Personal resilience is also about becoming a stronger person as a consequence of meeting and overcoming any obstacles to your happiness and progress in life. It is an essential, inner resource and an invaluable asset when safeguarding your own wellbeing and the wellbeing of your teams.
Today’s business world encourages an ‘always-on’ lifestyle. It’s a fast-paced environment that promotes 24/7 connectivity. You might be expected to respond to emails at the weekends or perhaps it’s recommended that you stay late during busier periods. Your organisation might be following a more for less approach, resulting in your desperate efforts to reach impossible targets. Trying to meet these expectations is what can lead to stress in the first place as you struggle to cope with the constant pressure or you run yourself into the ground, finding yourself on the road to burnout.
Not only this, but it’s an ever changing world. Companies are always looking to improve, expand or increase something. You might find yourself having to get to grips with new technology, new systems and might even worry that eventually they’ll start looking for new staff, leaving you feeling vulnerable and at risk. You might start to feel unsure about the changes you’re facing at work, and worried about your place and role with the company. This level of uncertainty can lead to increased stress which you might feel you lack the ability to control as you don’t have the answers you need.
Management is key
For senior management, resilience is the key to being adaptable. It can help you to view change as an opportunity and to learn from those things that didn’t work, rather than remaining fixed in one direction or feeling defeated in the wake of failure. It isn’t just about recovering quickly, but the consequential learning is just as valuable. Knowing and preparing for the possibility of setbacks to occur is a huge part of acquiring and utilising resilience.
You can Increase your Resilience by:
Building relationships: Maintain close contact with those around you who you trust. Being able to rely on the right people, with the assurance that they’ll be there for you, can prove vital in getting you through hardship.

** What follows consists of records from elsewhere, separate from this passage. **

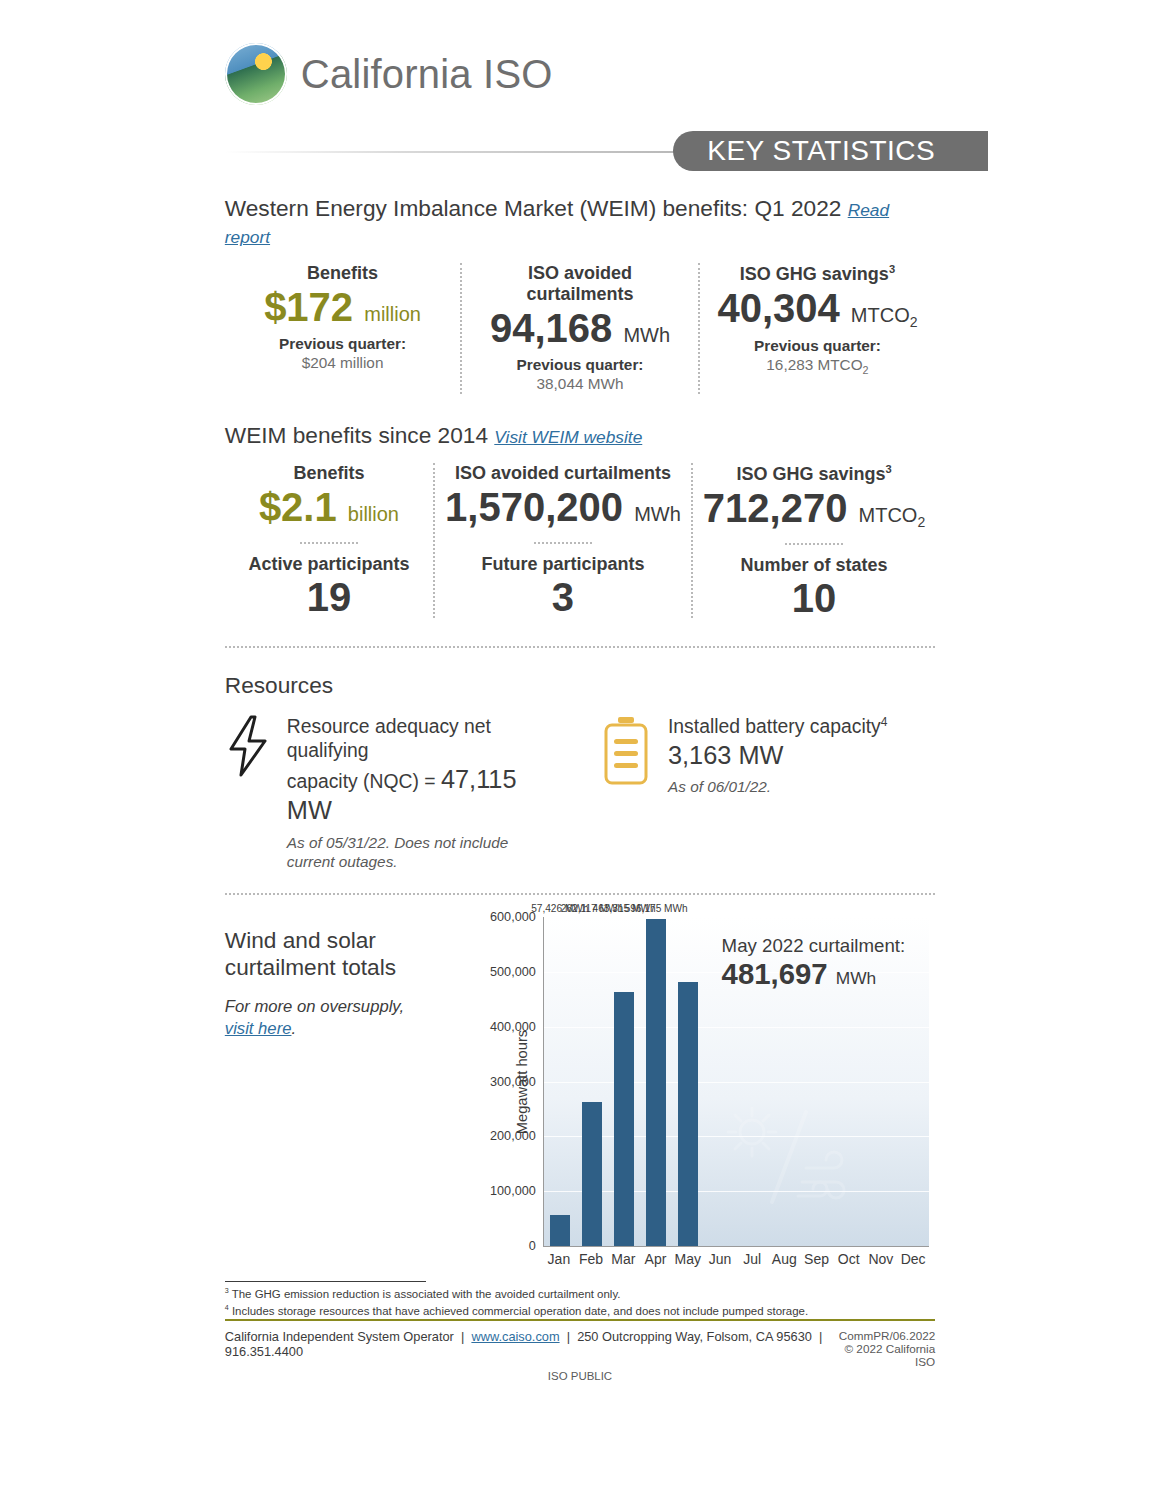California ISO
KEY STATISTICS
Western Energy Imbalance Market (WEIM) benefits: Q1 2022 Read report
Benefits
$172 million
Previous quarter:
$204 million
ISO avoided curtailments
94,168 MWh
Previous quarter:
38,044 MWh
ISO GHG savings3
40,304 MTCO2
Previous quarter:
16,283 MTCO2
WEIM benefits since 2014 Visit WEIM website
Benefits
$2.1 billion
Active participants
19
ISO avoided curtailments
1,570,200 MWh
Future participants
3
ISO GHG savings3
712,270 MTCO2
Number of states
10
Resources
Resource adequacy net qualifying
capacity (NQC) = 47,115 MW
As of 05/31/22. Does not include current outages.
Installed battery capacity4
3,163 MW
As of 06/01/22.
Wind and solar
curtailment totals
For more on oversupply,
visit here.
Megawatt hours
600,000 500,000 400,000 300,000 200,000 100,000 0
57,426 MWh
262,117 MWh
463,315 MWh
596,175 MWh
May 2022 curtailment:
481,697 MWh
Jan Feb Mar Apr May Jun Jul Aug Sep Oct Nov Dec
3 The GHG emission reduction is associated with the avoided curtailment only.
4 Includes storage resources that have achieved commercial operation date, and does not include pumped storage.
California Independent System Operator | www.caiso.com | 250 Outcropping Way, Folsom, CA 95630 | 916.351.4400
CommPR/06.2022
© 2022 California ISO
ISO PUBLIC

Taking the learning out of crises: When things go wrong, take the positive learning that comes out of the situation and do not to fall into ‘victim’ mode. It may not always be recognisable immediately, however pinpointing what you can to make you grow will make you stronger, wiser, and tougher.
Accepting that change is part of living: Nothing stands still – that’s life. This is why running from or resisting change is not an option. At some point in your life, you will have to face it. Acknowledging it and accepting it is the first step.
Focusing on your goals: Never lose sight of where you want to be, both now and in the future. Other things or people may take priority now and again but remember what you want and remember why you want it.
Taking action: You will always feel better by taking control of the situation, however insignificant it may be. Many people become more stressed and unable to deal with a given situation because they feel helpless. Don’t be a result, be the force.
Keeping things in perspective: Don’t let one bad situation affect your overall view of life. It is normal to feel disappointed, but you should not be defeated. Life has plenty to offer, good and bad, so keep this in the back of your mind whilst you ride out the bad.
Practising mindfulness: This mind-body approach will help you to change the way that you think and feel about stressful experiences. Much of our stress is caused by worrying about the future or over-analysing the past. Mindfulness teaches us to be present, meaning you have nothing to think about besides that very moment.
Looking after yourself: Eat and sleep well. Exercise regularly and take time out for those things that you really enjoy. Mix with positive people who will make you feel good about yourself. Neglecting self-care will only make you feel even worse.
Key Learning Points
• Being resilient means that you know you have the capacity to bounce-back!
• Resilience is hugely important in the workplace as it requires and promotes the ability to adapt, to remain inspiring and motivating through difficult times, to collaborate and encourage those in your team, and to embrace and respond positively to changes.
• Resilience enables you to take the reins of your own mental and physical health and wellbeing and determines how you react to events outside of your control.
• Resilience is the best form of defence for you and your organisation.